Oracle does not have a "Time" datatype. It has a DATE, which is the date and time accurate to the second. It also has a Timestamp with greater accuracy.
When you perform a to_date() call, you get back a...DATE! Depending upon how you have your NLS settings established you can have the text for that date show however you want. The NLS settings control things like date formats, timestamp formats, currency characters, decimal separators, etc. Obviously your NLS settings are defined to show the DATE data as yyyy-mm-dd.
If you're trying to do generic JDBC stuff with Oracle DATEs, you need to specify a "static" value for the "day" portion of the date, and then specify the time as well.
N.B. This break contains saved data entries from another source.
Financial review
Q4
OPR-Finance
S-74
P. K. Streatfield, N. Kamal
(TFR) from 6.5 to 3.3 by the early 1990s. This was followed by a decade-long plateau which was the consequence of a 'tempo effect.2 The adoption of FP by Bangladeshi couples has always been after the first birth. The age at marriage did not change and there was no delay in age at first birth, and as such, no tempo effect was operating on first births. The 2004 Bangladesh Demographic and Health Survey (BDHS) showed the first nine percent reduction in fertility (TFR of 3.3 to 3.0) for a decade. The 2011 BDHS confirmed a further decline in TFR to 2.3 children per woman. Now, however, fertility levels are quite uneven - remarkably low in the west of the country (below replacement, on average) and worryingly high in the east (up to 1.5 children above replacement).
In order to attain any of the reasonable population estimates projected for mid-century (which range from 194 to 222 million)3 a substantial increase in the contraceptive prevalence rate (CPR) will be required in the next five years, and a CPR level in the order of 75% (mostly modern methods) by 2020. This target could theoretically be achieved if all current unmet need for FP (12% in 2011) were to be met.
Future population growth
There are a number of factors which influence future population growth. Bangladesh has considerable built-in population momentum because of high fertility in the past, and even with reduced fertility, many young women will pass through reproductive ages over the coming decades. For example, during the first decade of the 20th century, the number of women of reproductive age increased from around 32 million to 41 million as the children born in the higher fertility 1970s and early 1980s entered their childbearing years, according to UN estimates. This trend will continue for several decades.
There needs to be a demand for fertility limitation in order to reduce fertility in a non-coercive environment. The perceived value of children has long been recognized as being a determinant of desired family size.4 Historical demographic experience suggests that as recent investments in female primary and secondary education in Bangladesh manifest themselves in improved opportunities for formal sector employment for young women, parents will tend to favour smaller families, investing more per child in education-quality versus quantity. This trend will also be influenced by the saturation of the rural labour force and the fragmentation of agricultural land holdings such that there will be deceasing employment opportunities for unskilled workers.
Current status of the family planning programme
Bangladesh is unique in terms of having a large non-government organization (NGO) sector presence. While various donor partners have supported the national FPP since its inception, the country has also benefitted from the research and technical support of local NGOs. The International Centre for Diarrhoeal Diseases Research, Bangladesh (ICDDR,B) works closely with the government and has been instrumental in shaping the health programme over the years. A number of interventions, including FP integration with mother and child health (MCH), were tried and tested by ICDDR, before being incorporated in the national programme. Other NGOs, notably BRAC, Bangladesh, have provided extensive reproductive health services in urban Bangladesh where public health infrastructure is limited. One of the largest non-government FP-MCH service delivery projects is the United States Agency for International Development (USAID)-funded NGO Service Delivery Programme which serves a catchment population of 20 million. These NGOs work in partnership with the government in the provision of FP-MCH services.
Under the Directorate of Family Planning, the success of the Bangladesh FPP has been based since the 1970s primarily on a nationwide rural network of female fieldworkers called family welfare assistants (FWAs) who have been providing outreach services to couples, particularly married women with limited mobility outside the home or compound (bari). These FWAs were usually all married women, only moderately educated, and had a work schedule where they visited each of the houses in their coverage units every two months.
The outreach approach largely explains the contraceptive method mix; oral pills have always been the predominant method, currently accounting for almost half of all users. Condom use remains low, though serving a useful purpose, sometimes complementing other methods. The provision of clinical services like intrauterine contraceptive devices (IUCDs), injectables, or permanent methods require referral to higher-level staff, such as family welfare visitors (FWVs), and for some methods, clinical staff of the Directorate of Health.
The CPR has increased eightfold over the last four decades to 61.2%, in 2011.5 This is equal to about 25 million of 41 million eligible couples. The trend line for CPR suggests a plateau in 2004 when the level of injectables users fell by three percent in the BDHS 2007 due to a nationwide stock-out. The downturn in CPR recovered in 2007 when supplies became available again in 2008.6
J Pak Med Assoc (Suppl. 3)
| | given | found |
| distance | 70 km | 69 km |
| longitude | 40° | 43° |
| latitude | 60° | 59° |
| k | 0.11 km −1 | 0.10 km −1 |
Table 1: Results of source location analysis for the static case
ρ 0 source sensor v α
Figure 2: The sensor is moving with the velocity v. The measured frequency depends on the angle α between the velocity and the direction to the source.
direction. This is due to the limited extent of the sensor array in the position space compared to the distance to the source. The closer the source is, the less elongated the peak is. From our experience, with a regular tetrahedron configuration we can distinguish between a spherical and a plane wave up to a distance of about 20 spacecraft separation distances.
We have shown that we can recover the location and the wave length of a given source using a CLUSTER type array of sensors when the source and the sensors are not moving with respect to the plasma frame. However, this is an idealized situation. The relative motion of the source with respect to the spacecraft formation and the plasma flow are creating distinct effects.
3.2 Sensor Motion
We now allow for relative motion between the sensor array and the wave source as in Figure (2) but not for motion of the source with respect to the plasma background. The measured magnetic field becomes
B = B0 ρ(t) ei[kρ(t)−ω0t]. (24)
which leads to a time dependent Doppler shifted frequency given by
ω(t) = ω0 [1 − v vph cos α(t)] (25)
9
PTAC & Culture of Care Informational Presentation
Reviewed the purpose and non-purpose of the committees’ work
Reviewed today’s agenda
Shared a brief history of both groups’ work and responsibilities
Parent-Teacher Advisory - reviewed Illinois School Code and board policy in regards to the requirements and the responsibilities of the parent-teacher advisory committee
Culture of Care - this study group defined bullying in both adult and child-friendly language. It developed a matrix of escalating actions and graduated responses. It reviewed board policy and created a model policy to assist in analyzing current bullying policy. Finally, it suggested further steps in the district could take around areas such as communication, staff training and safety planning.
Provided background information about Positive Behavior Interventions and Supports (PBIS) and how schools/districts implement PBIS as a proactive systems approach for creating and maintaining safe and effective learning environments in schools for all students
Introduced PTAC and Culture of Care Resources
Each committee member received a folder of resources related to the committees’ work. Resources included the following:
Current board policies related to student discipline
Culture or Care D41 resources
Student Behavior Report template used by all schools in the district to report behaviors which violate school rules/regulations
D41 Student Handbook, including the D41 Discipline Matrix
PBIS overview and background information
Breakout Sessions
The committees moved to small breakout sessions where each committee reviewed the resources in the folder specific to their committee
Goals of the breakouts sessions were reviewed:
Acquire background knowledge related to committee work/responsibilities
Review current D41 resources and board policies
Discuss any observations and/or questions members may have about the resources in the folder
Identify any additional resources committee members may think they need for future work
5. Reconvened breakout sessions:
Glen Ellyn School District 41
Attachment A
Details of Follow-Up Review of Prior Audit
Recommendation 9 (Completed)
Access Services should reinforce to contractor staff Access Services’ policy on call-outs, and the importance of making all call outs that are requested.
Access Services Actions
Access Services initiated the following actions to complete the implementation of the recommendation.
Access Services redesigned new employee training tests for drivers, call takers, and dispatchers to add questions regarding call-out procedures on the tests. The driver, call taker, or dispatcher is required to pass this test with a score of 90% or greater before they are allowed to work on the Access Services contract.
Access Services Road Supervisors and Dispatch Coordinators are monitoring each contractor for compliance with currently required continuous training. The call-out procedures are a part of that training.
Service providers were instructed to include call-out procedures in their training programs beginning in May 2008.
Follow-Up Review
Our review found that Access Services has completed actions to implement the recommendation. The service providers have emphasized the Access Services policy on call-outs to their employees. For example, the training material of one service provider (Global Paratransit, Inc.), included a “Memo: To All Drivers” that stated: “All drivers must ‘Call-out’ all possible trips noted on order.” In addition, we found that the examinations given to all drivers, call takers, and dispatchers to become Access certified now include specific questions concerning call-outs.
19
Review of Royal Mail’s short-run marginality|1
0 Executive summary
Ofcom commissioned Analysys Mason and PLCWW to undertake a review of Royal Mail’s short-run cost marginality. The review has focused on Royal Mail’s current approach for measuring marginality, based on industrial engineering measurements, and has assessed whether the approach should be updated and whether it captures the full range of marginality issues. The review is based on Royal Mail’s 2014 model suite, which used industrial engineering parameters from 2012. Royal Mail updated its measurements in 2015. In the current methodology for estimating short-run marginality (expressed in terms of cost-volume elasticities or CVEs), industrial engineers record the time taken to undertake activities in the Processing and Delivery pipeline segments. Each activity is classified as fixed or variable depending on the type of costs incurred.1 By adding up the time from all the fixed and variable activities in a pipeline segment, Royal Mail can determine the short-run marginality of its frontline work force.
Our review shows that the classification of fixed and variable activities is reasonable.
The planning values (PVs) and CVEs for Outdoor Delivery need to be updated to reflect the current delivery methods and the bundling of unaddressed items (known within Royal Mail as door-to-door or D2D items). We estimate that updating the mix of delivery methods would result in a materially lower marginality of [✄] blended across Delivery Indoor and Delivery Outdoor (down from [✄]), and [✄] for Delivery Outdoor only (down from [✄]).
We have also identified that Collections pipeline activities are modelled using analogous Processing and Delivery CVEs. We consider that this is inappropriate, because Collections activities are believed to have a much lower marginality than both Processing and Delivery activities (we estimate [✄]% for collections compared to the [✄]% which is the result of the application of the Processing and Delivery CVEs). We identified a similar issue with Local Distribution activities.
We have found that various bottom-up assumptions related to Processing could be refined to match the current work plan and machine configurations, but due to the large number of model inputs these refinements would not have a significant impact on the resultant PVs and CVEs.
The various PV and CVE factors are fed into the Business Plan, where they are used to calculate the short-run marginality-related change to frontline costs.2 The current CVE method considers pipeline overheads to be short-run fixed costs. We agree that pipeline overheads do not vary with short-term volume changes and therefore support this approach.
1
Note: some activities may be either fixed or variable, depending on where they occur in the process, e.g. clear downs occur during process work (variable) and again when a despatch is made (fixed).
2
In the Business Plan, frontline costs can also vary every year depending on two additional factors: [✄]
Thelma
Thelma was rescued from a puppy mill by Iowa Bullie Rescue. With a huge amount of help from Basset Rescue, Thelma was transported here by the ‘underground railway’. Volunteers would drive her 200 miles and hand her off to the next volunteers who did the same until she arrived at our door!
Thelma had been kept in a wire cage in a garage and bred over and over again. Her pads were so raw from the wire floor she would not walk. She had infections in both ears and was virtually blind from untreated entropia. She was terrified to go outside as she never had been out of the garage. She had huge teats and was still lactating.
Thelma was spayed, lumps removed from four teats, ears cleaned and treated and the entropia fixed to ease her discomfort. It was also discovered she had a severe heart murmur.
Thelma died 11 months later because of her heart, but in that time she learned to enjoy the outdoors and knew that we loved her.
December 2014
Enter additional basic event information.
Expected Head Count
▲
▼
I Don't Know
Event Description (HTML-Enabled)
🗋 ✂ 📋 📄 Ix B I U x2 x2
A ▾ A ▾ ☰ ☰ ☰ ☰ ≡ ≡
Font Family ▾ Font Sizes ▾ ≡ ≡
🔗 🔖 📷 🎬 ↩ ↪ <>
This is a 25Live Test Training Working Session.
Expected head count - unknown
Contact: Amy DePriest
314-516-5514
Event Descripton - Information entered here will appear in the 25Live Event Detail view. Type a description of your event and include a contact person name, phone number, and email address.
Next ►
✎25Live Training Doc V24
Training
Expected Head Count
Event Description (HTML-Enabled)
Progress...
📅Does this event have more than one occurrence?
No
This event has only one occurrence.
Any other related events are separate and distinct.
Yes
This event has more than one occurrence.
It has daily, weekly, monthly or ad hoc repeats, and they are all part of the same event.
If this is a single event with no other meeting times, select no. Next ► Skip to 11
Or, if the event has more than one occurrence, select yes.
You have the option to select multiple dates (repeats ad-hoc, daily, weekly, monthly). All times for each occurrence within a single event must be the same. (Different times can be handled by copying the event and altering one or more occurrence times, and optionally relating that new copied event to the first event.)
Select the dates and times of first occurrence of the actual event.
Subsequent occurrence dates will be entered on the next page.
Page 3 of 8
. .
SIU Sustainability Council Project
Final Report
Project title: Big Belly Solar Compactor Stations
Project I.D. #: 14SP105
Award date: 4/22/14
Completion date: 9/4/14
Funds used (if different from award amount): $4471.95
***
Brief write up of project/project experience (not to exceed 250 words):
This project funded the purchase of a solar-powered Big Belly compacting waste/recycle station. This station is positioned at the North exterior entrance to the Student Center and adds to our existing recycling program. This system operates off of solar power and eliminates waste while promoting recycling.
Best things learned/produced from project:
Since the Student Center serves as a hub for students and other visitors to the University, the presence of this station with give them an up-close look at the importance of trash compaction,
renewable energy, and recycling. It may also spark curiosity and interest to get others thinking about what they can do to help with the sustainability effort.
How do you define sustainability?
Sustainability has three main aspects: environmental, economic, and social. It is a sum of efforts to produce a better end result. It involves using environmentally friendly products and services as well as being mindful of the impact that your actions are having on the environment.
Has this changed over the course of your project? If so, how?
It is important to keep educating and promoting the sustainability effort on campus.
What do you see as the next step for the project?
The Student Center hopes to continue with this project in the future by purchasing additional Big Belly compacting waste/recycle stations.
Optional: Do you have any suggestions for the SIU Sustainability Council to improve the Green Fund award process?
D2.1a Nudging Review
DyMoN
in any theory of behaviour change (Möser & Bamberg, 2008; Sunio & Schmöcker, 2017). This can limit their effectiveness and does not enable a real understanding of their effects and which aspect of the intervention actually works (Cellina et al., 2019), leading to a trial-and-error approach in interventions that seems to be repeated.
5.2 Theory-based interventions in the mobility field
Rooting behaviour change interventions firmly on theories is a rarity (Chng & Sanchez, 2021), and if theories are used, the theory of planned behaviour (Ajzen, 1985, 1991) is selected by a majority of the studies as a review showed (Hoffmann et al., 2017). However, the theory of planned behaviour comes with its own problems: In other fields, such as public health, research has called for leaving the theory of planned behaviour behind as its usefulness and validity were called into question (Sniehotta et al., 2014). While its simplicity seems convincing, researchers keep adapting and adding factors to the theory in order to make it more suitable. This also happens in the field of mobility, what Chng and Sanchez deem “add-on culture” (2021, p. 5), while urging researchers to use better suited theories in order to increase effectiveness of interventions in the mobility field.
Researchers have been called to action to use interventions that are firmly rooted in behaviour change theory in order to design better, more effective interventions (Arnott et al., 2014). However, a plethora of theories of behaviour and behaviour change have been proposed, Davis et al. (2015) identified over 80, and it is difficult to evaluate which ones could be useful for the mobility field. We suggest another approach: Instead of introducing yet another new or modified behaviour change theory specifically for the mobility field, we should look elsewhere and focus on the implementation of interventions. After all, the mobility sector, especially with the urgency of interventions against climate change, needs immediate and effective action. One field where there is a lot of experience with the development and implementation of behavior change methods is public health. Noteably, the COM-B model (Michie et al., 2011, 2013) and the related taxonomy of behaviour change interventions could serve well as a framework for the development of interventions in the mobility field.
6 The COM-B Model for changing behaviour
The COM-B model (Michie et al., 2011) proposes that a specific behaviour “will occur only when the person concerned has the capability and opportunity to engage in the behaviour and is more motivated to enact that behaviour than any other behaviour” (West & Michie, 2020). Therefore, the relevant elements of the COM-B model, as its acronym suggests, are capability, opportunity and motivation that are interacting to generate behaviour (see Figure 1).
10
Consider this example:
String sql = "Select to_date('1970-01-01 ' || ? ,'YYYY-MM-DD HH24:MI:SS) as MY_TIME from dual";
Connection conn = null; //get Connection from somewhere
PreparedStatement stmt = conn.prepareStatement(sql);
stmt.setString(1, "16:31:59");
ResultSet rs = stmt.executeQuery();
rs.next(); //get to first element of result set;
java.sql.Time myTime = rs.getTime(1);
The result of myTime will be a java.sql.Time value containing the value for 16:31:59. Remember to keep the day portion some constant value (like the 1970-01-01 above) so that queries with the Time in the where clause will work properly.